> **WHAT TO WORK ON**
Work out how many lines in the records include the word "KiCad", then answer with nothing but that number.

-- PROVIDED MATERIAL follows --

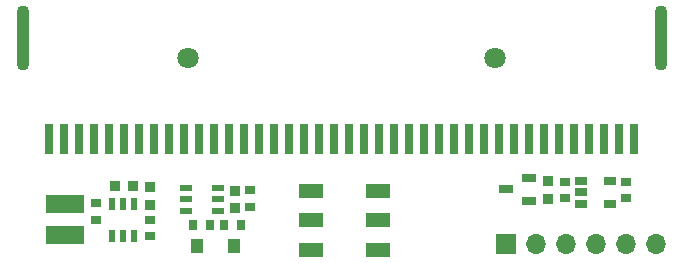
<source format=gts>
%TF.GenerationSoftware,KiCad,Pcbnew,9.0.0*%
%TF.CreationDate,2025-03-31T15:03:09+01:00*%
%TF.ProjectId,vm_jacdaptor_no_swdio_0.1,766d5f6a-6163-4646-9170-746f725f6e6f,v0.1*%
%TF.SameCoordinates,PX58b1140PY3fe56c0*%
%TF.FileFunction,Soldermask,Top*%
%TF.FilePolarity,Negative*%
%FSLAX45Y45*%
G04 Gerber Fmt 4.5, Leading zero omitted, Abs format (unit mm)*
G04 Created by KiCad (PCBNEW 9.0.0) date 2025-03-31 15:03:09*
%MOMM*%
%LPD*%
G01*
G04 APERTURE LIST*
%ADD10R,1.700000X1.700000*%
%ADD11O,1.700000X1.700000*%
%ADD12R,0.860000X0.810000*%
%ADD13R,0.800000X0.900000*%
%ADD14R,1.000000X0.700000*%
%ADD15R,0.900000X0.800000*%
%ADD16R,0.810000X0.860000*%
%ADD17R,3.320000X1.500000*%
%ADD18R,1.100000X0.600000*%
%ADD19R,0.600000X1.100000*%
%ADD20R,2.000000X1.200000*%
%ADD21C,1.800000*%
%ADD22R,0.800000X2.500000*%
%ADD23O,1.100000X5.500000*%
%ADD24R,1.000000X1.200000*%
%ADD25R,1.250000X0.700000*%
G04 APERTURE END LIST*
D10*
%TO.C,J2*%
X1395000Y-920000D03*
D11*
X1649000Y-920000D03*
X1903000Y-920000D03*
X2157000Y-920000D03*
X2411000Y-920000D03*
X2665000Y-920000D03*
%TD*%
D12*
%TO.C,R4*%
X1750000Y-385000D03*
X1750000Y-535000D03*
%TD*%
%TO.C,R1*%
X-1620000Y-585000D03*
X-1620000Y-435000D03*
%TD*%
D13*
%TO.C,C7*%
X-1255000Y-760000D03*
X-1115000Y-760000D03*
%TD*%
D14*
%TO.C,U2*%
X2030000Y-385000D03*
X2030000Y-480000D03*
X2030000Y-575000D03*
X2270000Y-575000D03*
X2270000Y-385000D03*
%TD*%
D15*
%TO.C,C2*%
X-1620000Y-710000D03*
X-1620000Y-850000D03*
%TD*%
D16*
%TO.C,R2*%
X-1765000Y-425000D03*
X-1915000Y-425000D03*
%TD*%
D17*
%TO.C,L1*%
X-2340000Y-577000D03*
X-2340000Y-843000D03*
%TD*%
D15*
%TO.C,C1*%
X-2080000Y-570000D03*
X-2080000Y-710000D03*
%TD*%
%TO.C,C6*%
X1890000Y-390000D03*
X1890000Y-530000D03*
%TD*%
D18*
%TO.C,U3*%
X-1050000Y-635000D03*
X-1050000Y-540000D03*
X-1050000Y-445000D03*
X-1320000Y-445000D03*
X-1320000Y-540000D03*
X-1320000Y-635000D03*
%TD*%
D15*
%TO.C,C5*%
X2410000Y-390000D03*
X2410000Y-530000D03*
%TD*%
D12*
%TO.C,R3*%
X-905000Y-615000D03*
X-905000Y-465000D03*
%TD*%
D13*
%TO.C,C3*%
X-855000Y-760000D03*
X-995000Y-760000D03*
%TD*%
D19*
%TO.C,U1*%
X-1945000Y-845000D03*
X-1850000Y-845000D03*
X-1755000Y-845000D03*
X-1755000Y-575000D03*
X-1850000Y-575000D03*
X-1945000Y-575000D03*
%TD*%
D20*
%TO.C,SW1*%
X-260000Y-964500D03*
X-260000Y-714500D03*
X-260000Y-464500D03*
X310000Y-964500D03*
X310000Y-714500D03*
X310000Y-464500D03*
%TD*%
D21*
%TO.C,J1*%
X-1300000Y660000D03*
X1300000Y660000D03*
D22*
X-2476000Y-26000D03*
X-2349000Y-26000D03*
X-2222000Y-26000D03*
X-2095000Y-26000D03*
X-1968000Y-26000D03*
X-1841000Y-26000D03*
X-1714000Y-26000D03*
X-1587000Y-26000D03*
X-1461000Y-26000D03*
X-1334000Y-26000D03*
X-1206000Y-26000D03*
X-1079000Y-26000D03*
X-952000Y-26000D03*
X-825000Y-26000D03*
X-698000Y-26000D03*
X-571000Y-26000D03*
X-444000Y-26000D03*
X-317000Y-26000D03*
X-190000Y-26000D03*
X-63000Y-26000D03*
X63000Y-26000D03*
X190000Y-26000D03*
X317000Y-26000D03*
X445000Y-26000D03*
X572000Y-26000D03*
X699000Y-26000D03*
X826000Y-26000D03*
X953000Y-26000D03*
X1080000Y-26000D03*
X1207000Y-26000D03*
X1334000Y-26000D03*
X1461000Y-26000D03*
X1588000Y-26000D03*
X1714000Y-26000D03*
X1841000Y-26000D03*
X1969000Y-26000D03*
X2096000Y-26000D03*
X2223000Y-26000D03*
X2350000Y-26000D03*
X2477000Y-26000D03*
D23*
X2700000Y825000D03*
X-2700000Y825000D03*
%TD*%
D15*
%TO.C,C4*%
X-775000Y-460000D03*
X-775000Y-600000D03*
%TD*%
D24*
%TO.C,D2*%
X-915000Y-930000D03*
X-1225000Y-930000D03*
%TD*%
D25*
%TO.C,D1*%
X1590000Y-550000D03*
X1590000Y-360000D03*
X1390000Y-455000D03*
%TD*%
M02*

</source>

-- PROVIDED MATERIAL concluded --

> **RESULT OF THE TASK**
2